Let’s look at another scenario, one in which the reviewers have stated that the manuscript is unacceptable simply because the compounds match substructures described in the original PAINS article.  This is the easiest situation to deal with although if you’re using AlphaScreen to study a protein-protein interaction you should probably consider the open access suggestion outlined above.  If not using AlphaScreen, you can launch your blitzkrieg although try not make a reviewer look like a complete idiot because the editor might replace him/her with another one who is a bit more alert.  You need to point out to the editor that the applicability domain (using this term will give your response a degree of authority) for the original PAINS filters is AlphaScreen used to assay protein-protein interactions and therefore the original PAINS filters are completely irrelevant to your submission.  You might also play the singlet oxygen card if you can find evidence (here’s a useful source for this type of information) for quenching/scavenging behavior by compounds that have aggrieved the reviewers on account of matching PAINS filters.

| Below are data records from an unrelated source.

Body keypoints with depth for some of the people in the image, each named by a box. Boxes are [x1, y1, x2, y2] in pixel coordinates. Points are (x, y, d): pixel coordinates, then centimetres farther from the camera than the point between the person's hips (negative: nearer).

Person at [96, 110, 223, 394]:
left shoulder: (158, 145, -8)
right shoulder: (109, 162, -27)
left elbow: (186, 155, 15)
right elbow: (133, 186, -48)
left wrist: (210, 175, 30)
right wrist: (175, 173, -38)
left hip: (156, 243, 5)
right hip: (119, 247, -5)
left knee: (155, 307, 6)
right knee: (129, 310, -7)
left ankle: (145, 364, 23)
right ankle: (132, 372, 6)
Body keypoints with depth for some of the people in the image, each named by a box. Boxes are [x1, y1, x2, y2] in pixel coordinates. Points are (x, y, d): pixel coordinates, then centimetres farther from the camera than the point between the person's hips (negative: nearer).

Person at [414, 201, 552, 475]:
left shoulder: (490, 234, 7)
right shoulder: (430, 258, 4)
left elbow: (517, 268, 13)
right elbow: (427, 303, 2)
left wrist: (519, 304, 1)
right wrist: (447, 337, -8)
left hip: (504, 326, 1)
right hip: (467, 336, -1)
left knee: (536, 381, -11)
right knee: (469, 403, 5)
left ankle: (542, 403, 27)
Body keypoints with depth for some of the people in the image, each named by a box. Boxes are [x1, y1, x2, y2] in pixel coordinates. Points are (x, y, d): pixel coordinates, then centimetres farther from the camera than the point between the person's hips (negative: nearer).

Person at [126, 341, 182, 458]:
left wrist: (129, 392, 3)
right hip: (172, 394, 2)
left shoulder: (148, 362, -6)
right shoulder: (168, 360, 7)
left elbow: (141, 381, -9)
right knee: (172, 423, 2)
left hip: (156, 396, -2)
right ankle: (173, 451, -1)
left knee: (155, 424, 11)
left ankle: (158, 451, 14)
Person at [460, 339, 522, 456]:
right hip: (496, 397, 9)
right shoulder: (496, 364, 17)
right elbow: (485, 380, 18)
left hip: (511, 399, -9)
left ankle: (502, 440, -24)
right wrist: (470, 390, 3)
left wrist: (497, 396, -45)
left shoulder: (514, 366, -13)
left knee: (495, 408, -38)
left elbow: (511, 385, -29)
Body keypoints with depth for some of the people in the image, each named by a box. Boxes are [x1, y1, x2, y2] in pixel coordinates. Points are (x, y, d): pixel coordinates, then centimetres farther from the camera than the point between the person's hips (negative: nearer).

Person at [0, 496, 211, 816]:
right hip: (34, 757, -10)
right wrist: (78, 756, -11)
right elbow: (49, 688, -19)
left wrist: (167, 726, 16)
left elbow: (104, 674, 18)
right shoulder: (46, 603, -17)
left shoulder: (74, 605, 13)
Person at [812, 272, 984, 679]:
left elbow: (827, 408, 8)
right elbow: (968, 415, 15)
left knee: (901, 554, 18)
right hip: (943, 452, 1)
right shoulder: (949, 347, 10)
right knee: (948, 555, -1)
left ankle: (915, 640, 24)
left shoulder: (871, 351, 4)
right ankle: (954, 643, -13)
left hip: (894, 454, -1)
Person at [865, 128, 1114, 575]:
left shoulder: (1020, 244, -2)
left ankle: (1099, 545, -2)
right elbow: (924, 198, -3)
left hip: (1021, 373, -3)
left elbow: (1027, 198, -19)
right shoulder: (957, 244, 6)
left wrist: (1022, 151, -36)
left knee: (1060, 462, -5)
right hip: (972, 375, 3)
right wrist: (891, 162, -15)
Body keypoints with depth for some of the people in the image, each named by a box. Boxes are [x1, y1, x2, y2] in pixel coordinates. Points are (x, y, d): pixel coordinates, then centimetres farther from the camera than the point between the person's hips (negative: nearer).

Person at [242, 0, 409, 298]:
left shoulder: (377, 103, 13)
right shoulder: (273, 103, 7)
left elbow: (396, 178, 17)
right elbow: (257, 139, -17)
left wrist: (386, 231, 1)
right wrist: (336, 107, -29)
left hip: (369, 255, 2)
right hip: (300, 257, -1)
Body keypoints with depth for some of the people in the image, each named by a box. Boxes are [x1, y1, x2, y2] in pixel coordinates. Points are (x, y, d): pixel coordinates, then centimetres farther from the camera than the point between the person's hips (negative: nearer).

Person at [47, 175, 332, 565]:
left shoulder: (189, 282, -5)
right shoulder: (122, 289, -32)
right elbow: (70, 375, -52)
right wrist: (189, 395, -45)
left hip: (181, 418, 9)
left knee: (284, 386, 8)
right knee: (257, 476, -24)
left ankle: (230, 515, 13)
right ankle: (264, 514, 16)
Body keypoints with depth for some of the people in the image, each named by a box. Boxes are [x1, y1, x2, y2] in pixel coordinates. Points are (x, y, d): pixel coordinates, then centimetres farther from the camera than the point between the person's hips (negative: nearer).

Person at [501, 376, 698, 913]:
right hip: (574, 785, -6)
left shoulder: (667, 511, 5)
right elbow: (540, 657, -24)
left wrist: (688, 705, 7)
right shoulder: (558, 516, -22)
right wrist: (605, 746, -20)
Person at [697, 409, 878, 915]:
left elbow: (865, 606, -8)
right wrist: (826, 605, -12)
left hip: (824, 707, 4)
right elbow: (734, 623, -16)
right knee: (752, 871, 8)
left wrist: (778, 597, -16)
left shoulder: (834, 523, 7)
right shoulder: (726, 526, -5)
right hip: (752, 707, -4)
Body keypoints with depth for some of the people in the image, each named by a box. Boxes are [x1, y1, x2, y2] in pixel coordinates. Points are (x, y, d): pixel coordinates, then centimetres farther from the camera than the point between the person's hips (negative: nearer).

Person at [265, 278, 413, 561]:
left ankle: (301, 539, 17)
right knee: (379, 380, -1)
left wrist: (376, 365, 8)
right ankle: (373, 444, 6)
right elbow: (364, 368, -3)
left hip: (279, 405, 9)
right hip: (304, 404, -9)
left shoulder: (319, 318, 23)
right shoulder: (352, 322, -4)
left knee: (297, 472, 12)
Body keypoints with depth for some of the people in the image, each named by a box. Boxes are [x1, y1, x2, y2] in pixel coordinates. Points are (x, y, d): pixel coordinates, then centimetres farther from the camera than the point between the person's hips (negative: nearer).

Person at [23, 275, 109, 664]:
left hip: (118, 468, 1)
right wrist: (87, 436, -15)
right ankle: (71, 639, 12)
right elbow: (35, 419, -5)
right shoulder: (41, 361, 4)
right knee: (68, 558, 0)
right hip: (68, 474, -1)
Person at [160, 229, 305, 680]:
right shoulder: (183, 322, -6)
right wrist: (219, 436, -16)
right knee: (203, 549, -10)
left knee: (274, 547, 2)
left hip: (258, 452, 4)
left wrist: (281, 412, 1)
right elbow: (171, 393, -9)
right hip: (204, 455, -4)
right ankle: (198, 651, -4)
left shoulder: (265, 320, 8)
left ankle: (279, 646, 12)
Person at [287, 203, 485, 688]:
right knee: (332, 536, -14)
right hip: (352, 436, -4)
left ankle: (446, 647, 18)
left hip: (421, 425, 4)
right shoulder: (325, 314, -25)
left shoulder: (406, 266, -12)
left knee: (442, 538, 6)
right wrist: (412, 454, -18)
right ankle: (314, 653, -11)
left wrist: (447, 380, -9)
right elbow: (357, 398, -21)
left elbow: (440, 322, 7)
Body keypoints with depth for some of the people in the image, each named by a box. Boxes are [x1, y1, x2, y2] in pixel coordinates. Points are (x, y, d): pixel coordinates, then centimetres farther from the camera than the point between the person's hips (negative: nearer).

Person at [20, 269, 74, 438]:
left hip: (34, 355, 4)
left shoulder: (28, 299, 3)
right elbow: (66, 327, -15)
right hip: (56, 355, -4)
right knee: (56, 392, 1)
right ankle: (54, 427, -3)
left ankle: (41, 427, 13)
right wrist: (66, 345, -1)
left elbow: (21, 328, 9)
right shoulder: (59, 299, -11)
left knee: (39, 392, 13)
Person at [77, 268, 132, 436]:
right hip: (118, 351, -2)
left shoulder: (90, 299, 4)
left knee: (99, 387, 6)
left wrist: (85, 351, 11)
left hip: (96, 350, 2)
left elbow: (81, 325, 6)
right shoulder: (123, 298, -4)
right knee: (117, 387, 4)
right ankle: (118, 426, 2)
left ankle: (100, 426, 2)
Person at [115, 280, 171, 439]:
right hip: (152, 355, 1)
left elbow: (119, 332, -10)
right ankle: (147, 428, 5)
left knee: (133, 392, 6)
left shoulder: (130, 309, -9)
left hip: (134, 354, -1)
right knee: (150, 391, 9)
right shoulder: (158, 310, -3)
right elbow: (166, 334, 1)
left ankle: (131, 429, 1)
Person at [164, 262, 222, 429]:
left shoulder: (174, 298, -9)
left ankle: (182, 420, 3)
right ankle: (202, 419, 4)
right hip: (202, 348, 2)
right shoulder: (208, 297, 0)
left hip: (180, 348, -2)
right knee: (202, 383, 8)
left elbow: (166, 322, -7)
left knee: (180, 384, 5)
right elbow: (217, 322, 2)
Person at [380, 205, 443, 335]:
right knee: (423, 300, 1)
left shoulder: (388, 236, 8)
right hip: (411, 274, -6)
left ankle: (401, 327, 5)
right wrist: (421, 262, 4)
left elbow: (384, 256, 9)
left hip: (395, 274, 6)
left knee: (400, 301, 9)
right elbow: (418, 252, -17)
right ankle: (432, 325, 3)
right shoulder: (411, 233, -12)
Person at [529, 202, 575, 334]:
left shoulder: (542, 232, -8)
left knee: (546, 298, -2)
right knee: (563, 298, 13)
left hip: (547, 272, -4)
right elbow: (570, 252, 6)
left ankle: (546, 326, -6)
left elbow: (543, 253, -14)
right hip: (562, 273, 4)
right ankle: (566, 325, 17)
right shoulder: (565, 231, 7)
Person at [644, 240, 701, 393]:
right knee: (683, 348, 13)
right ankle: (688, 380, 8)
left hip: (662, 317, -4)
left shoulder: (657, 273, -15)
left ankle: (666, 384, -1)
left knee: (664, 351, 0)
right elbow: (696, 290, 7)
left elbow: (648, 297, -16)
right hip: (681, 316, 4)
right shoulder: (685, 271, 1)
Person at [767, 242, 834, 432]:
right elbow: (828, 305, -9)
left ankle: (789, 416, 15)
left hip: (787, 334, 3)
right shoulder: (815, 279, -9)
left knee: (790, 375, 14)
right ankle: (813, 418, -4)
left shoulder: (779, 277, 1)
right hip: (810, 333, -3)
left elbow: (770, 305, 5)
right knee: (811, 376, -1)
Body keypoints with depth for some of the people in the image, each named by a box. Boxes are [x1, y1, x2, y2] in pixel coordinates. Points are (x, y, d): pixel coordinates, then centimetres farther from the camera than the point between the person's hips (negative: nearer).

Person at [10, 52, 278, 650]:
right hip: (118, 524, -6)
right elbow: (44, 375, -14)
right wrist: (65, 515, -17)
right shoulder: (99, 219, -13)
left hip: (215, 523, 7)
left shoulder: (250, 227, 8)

Now you might get a more diligent reviewer who looks beyond the published PAINS filters and digs up some real dirt on compounds that share a substructure with the compounds that you’ve used in your study and, when this happens, you need to put as much chemical space as you can between the two sets of compounds.  Let’s use Voss et al (I think that this was what one of the PAINS-shaming posts was trying to refer to) to illustrate the approach.  Voss et al describe some rhodanine-based TNF-alpha antagonists, the ‘activity’ of which turned out to be light-dependent and I would certainly regard this sort of light-dependency as very dirty indeed.  However, there are only four rhodanines described in this article (shown below) and each as a heteroaromatic ring linked to the exocyclic double bond (extended pi-system is highly relevant to photochemistry) and each is substituted with ethyl on the ring nitrogen.  Furthermore, that heteroaromatic ring is linked to either a aryl or heteroaromatic ring in each of the four compounds.  So here’s how you deal with the reviewers.  First point out that the bad behavior is only observed for four rhodanines assayed against a single target protein.  If your rhodanines lack the exocyclic double bond, you can deal with the reviewers without breaking sweat because the substructural context of the rhodanine ring is so different and you might also mention that your rhodanines can’t function as Michael acceptors.  You should also be able to wriggle off the hook if your rhodanines have the exocyclic double bond but only alkyl substituents on it. Sanitizing a phenyl substituent on the exocyclic double bond is a little more difficult and you should first stress that the bad behavior was only observed for rhodanines with, five-membered electron-rich heterocycles linked to that exocyclic double bond.  You’ll also be in a stronger position if your phenyl ring lacks the additional aryl or heteroaryl substituent (or ring fusion) that is conserved in the four rhodanines described by Voss et al because this can be argued to be relevant to photochemistry.

Things will be more difficult if you’ve got a heteroaromatic ring linked to the exocyclic bond and this is when you’ll need to reach into the bottom draw for appropriate counter-measures with which to neutralize those uncouth reviewers.  First take a close look at that heteroaromatic ring.  If it is six-membered and/or relatively electron-poor, consider drawing the editor’s attention to the important differences between your heteroaromatic ring and those of in the offending rhodanines of Voss et al.  The lack of aryl or heteroaryl substituents (or ring fusions) on your heteroaromatic ring will also strengthen your case so make sure editor knows.  Finally, consider calculating molecular similarity between your rhodanines and those in Voss et al. You want this to be as low as possible so experiment with different combinations of fingerprints and metrics (e.g. Tanimoto coefficient) to find whatever gives the best results (i.e. the lowest similarity). 

So this is good place at which to conclude this post and this series of posts.  I hope you’ve found it fun and have enjoyed learning how to get away with polluting the literature.